Юрка не знал, где у него правая, а где левая, и так просто, ни за чем, переместил миску из одной руки в другую, протянув бабушке ту, которая оказалась свободной.
– Ну вот тебе! – огорчилась бабушка. – Какая же это правая!? Грамотей! Так-то посылай тебя в темноту без спичек… Правая – вот она, запомни. – Бабушка задергала Юрку за правый рукав. – Потому и правая, что она всяким делом правит. Что бы ты ни взялся делать, первым-наперво правая рука за это дело берется. Уроки ли писать или ложкой хлебать – все правой. И крест Божий только она творит… А левая – она вроде как в помощниках. Запомнил?
– А я все вот этой делаю, – не согласился Юрка.
– Да уж знаю, приметила… Потому и неслух такой, – смиряясь, вздохнула бабушка и зачем-то погладила Юрку по стриженой голове. – И откуда эта неправедность у тебя? Надо бы к Мелентьихе сводить, пока еще малой, слову податливый. Пусть бы пошептала чего да попрыскала святой водицей.
– Никуда я не пойду! – нагнул Юрка голову, похожую на свернувшегося ежика.
– Ну ладно, ступай! – отпустила бабушка внука. – Да смотри там, не озорничай, не оступись часом…
Распугивая кур, набившихся в сумеречные сени, должно быть, в ожидании картофельных кожурок или еще чего-либо съестного, Юрка вылетел во двор, полный ликующего солнца.
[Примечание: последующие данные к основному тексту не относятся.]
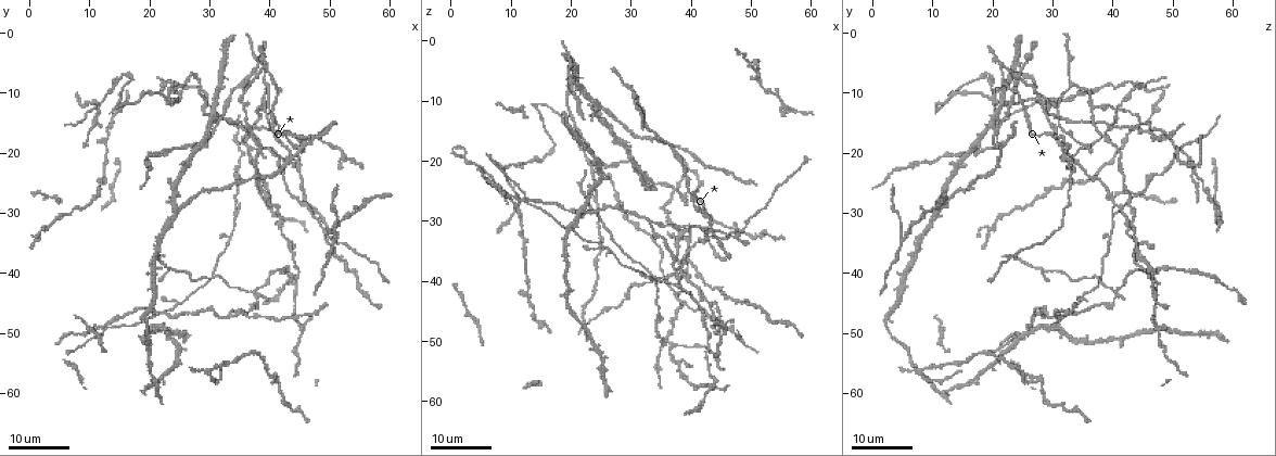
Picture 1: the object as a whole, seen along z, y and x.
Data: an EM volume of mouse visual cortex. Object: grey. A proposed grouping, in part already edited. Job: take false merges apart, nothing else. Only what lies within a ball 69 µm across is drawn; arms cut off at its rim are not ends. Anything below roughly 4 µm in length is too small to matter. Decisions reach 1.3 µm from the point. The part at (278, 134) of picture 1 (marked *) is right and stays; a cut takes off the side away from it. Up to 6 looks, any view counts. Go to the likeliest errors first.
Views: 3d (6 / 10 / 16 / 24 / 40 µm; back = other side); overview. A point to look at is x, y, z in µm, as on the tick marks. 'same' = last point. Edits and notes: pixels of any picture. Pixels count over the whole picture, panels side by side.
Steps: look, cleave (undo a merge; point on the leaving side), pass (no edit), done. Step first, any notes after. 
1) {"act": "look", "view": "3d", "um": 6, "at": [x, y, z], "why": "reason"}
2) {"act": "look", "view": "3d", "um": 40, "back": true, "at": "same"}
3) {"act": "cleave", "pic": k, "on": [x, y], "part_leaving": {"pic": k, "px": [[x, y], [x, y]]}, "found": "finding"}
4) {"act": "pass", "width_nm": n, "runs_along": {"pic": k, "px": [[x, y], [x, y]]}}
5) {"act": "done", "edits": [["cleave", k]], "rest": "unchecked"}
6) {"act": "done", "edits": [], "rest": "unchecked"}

{"act": "look", "view": "3d", "um": 24, "at": [12.5, 49.5, 27.0], "why": "thin arm on a thick one"}

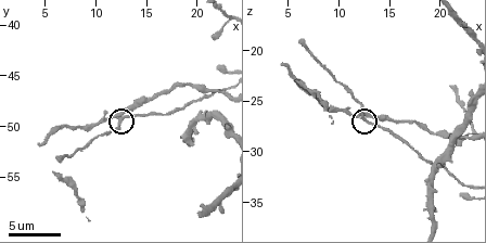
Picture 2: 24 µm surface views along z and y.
{"act": "look", "view": "3d", "um": 6, "at": [12.6, 49.4, 26.8]}

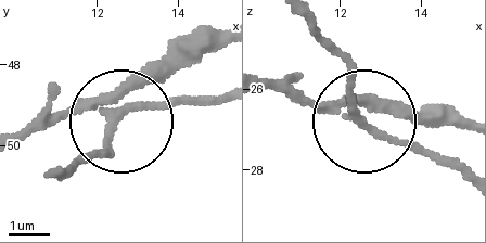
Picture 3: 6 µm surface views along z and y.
{"act": "cleave", "pic": 3, "on": [105, 150], "arms": 4, "part_leaving": {"pic": 3, "px": [[91, 105], [222, 102]]}, "found": "a second neuron is stuck on"}

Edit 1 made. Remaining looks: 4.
{"act": "look", "view": "3d", "um": 16, "at": [37.5, 43.5, 40.5], "why": "four or more arms meet"}

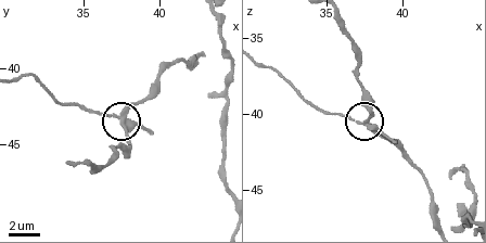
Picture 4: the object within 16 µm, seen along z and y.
{"act": "look", "view": "3d", "um": 10, "at": [37.4, 43.4, 40.6]}

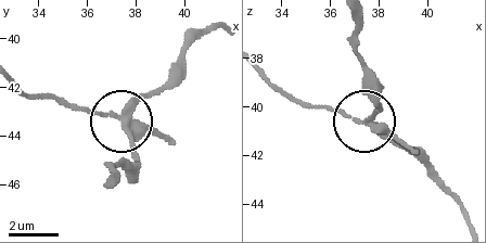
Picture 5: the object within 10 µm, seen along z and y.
{"act": "cleave", "pic": 5, "on": [91, 113], "arms": 4, "part_leaving": {"pic": 5, "px": [[125, 120], [21, 90]]}, "found": "a second neuron is stuck on"}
Сквозь рубаху сразу почувствовалось его приятное прикосновение. Над двором с азартным визгом носились молодые, вылетевшие из гнезд вилохвостые касатки, гоняясь за слепнями и всякой прочей мошкой, а по ветхому, иссохшему плетню, перевалясь на бабушкину сторону, вилась и без устали пускала загребущие усы соседская тыква и все еще норовила цвести, протягивая к солнцу оранжевые пустоцветы.
Погреб находился как раз возле плетня. Над его лазом высился ивовый шалашик, закиданный сверху картофельной ботвой. Здесь, на погребице, в знойный летний полдень любили сиживать и охорашиваться бабушкины куры, а сегодня, когда Юрка заглянул под навес, на теплом твориле блаженно нежился, тоже, как и тыква, соседский кот Кудря. Он плоско, как будто одна только пустая рыжая шкурка, возлежал на боку, отбросив в сторону все четыре лапы и подставляя утреннему солнцу розовые пятнашки подушечек. При этом Кудря сладостно поигрывал коготками, то выпуская их наружу во всей цап-царапающей красе, то снова убирая в рыжую меховую пушистость. «Муры-муры», – удовлетворенно наигрывал он невесть каким способом – то ли когда вдыхал, то ли когда выдыхал воздух из своего слежалого нутра.
Коту очень не хотелось покидать укромное местечко, и он, не поднимая головы, а лишь слегка разомкнув веки, недвижно поглядывал за Юркой, не уберется ли он прочь. Чтобы не занимать рук, Юрка определил миску себе на макушку и крадучись, осторожно потянул из шалаша хворостинку. Кудря сразу все понял, внезапно вскинулся и опрометью прошмыгнул меж Юркиных ног, так что тот даже не успел их вовремя сомкнуть, чтобы прихлопнуть этого любителя чужих погребов. Это же он, конечно, на той неделе опрокинул кувшин с топленым молоком, когда бабушка забыла притворить погребную крышку. Кто ж еще? И цыплят таскал, пока те не подросли и не перестали путать кота со старой цигейковой шапкой.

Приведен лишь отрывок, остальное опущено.